Augmented reality as e-learning tool for intraoral examination and dental charting during COVID-19 era.

PROBLEM

After declaring the COVID‐19 outbreak a global pandemic, traditional learning methods became a critical issue for final year dentistry students. Even after the restrictive measures were relaxed during 2021, the number of patients who are an integral part of clinical training remained limited—the reason being the prevention of transmission by asymptomatic carriers, either students or patients. To bridge the gap between preclinical and clinical training, it is necessary to integrate e‐learning technologies into learning processes. One of the more sophisticated learning methods is based on augmented reality (AR) technology, which is being increasingly used in dental training. In AR technology, the existing environment is enhanced by adding virtual elements, rather than replaced with a completely new environment.

_Given entries_:
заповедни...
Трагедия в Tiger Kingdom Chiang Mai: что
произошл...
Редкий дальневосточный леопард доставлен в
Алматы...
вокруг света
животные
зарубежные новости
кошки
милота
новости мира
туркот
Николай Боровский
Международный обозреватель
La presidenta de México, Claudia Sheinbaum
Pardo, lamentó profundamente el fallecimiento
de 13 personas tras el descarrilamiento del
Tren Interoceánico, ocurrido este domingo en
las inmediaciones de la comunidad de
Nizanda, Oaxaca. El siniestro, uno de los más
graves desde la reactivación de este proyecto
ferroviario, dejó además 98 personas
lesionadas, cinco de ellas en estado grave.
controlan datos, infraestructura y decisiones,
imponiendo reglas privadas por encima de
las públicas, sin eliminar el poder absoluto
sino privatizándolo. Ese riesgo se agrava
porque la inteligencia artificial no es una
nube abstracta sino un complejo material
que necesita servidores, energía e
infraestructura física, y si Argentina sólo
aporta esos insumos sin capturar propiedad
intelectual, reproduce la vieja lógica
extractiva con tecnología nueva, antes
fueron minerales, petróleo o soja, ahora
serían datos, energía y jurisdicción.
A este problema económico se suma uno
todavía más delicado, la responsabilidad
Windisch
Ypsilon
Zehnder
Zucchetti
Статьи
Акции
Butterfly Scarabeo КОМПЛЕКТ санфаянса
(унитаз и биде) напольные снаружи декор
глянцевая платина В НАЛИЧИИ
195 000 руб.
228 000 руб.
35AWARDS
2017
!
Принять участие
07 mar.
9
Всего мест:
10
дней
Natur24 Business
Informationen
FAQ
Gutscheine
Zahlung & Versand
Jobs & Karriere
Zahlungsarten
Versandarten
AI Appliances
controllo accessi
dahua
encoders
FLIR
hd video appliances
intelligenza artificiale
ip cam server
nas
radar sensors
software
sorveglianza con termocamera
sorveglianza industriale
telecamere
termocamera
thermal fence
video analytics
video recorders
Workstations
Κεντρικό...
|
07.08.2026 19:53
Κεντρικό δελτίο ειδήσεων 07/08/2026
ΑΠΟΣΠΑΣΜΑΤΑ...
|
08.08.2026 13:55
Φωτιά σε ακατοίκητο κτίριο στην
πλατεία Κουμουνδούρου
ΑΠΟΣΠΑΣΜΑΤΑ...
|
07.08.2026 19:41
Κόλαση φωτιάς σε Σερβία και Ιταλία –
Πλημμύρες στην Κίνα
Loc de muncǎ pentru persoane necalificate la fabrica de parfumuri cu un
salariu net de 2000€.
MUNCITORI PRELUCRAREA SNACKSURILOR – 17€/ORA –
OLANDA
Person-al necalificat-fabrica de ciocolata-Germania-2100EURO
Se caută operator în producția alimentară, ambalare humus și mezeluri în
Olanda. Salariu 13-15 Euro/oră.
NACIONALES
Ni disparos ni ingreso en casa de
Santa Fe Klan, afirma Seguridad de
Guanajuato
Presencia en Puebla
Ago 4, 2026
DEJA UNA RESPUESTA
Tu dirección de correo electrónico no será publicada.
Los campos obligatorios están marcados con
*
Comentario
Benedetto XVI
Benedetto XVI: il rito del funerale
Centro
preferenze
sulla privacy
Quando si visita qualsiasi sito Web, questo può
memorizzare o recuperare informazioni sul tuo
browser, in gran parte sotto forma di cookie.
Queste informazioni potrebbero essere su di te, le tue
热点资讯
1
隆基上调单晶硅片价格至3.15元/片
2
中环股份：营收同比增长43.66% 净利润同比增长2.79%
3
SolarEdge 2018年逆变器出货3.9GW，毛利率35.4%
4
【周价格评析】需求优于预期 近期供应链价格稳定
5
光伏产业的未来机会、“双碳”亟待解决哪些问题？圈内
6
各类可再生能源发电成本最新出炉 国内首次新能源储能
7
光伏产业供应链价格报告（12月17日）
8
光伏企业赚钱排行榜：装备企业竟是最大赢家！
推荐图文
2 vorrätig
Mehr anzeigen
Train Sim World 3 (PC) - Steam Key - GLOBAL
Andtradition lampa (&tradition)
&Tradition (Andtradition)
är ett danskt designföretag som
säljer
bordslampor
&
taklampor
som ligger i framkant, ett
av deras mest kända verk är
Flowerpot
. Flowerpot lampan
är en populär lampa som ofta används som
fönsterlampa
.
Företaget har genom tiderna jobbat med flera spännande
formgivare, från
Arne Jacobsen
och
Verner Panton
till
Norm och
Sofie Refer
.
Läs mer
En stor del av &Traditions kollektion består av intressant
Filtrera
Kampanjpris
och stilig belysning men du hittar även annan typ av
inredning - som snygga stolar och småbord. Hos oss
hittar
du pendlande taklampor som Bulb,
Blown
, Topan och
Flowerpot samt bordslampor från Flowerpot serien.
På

_Exercise requirements_:
1. Extract the part of the passage on augmented reality in dental training starting at "After declaring the" and ending at "completely new environment.".
2. Extend the passage on augmented reality in dental training beyond its last sentence.
The entries aren't needed for this work.

_Answers to this exercise_:
1.
After declaring the COVID‐19 outbreak a global pandemic, traditional learning methods became a critical issue for final year dentistry students. Even after the restrictive measures were relaxed during 2021, the number of patients who are an integral part of clinical training remained limited—the reason being the prevention of transmission by asymptomatic carriers, either students or patients. To bridge the gap between preclinical and clinical training, it is necessary to integrate e‐learning technologies into learning processes. One of the more sophisticated learning methods is based on augmented reality (AR) technology, which is being increasingly used in dental training. In AR technology, the existing environment is enhanced by adding virtual elements, rather than replaced with a completely new environment.

2.
SOLUTION

To properly prepare students for clinical practice, we used an AR‐based mobile system for virtual dental examination (Immersify Dental, Manchester, UK) (Figure 1). Chartistry mode brings the experience of examining a virtual patient—students use a virtual dental mirror to identify teeth issues and record the data in a digital dental chart (Figure 2). After the Zoom tutorial on how to use the application and 10 days of using the application at home, a learning evaluation was conducted (13 students were included in the pilot study).

FIGURE 1

Using augmented reality (AR) simulator at home

FIGURE 2

Screenshots—Filling in the digital dental chart (Notation systems available—Zsigmondy‐Palmer, Universal and FDI)

RESULTS

All descriptive data were presented as n (%) or median (Q1–Q3) values calculated by the Wilcoxon test for one sample. A total of 76.9% of respondents agreed partially or completely that the application was easy to use and that they had no difficulties using it; 92.4% considered oral examination realistic, while all respondents (100%) stated that the application helped them learn how to properly fill in the dental chart and that this type of simulation could be very helpful if applied in other dental disciplines (Figure 3). The median of the total numerical score for positive responses was 19 (17–20) and was statistically significantly higher than the median of the total score for the neutral attitude (p < 0.001).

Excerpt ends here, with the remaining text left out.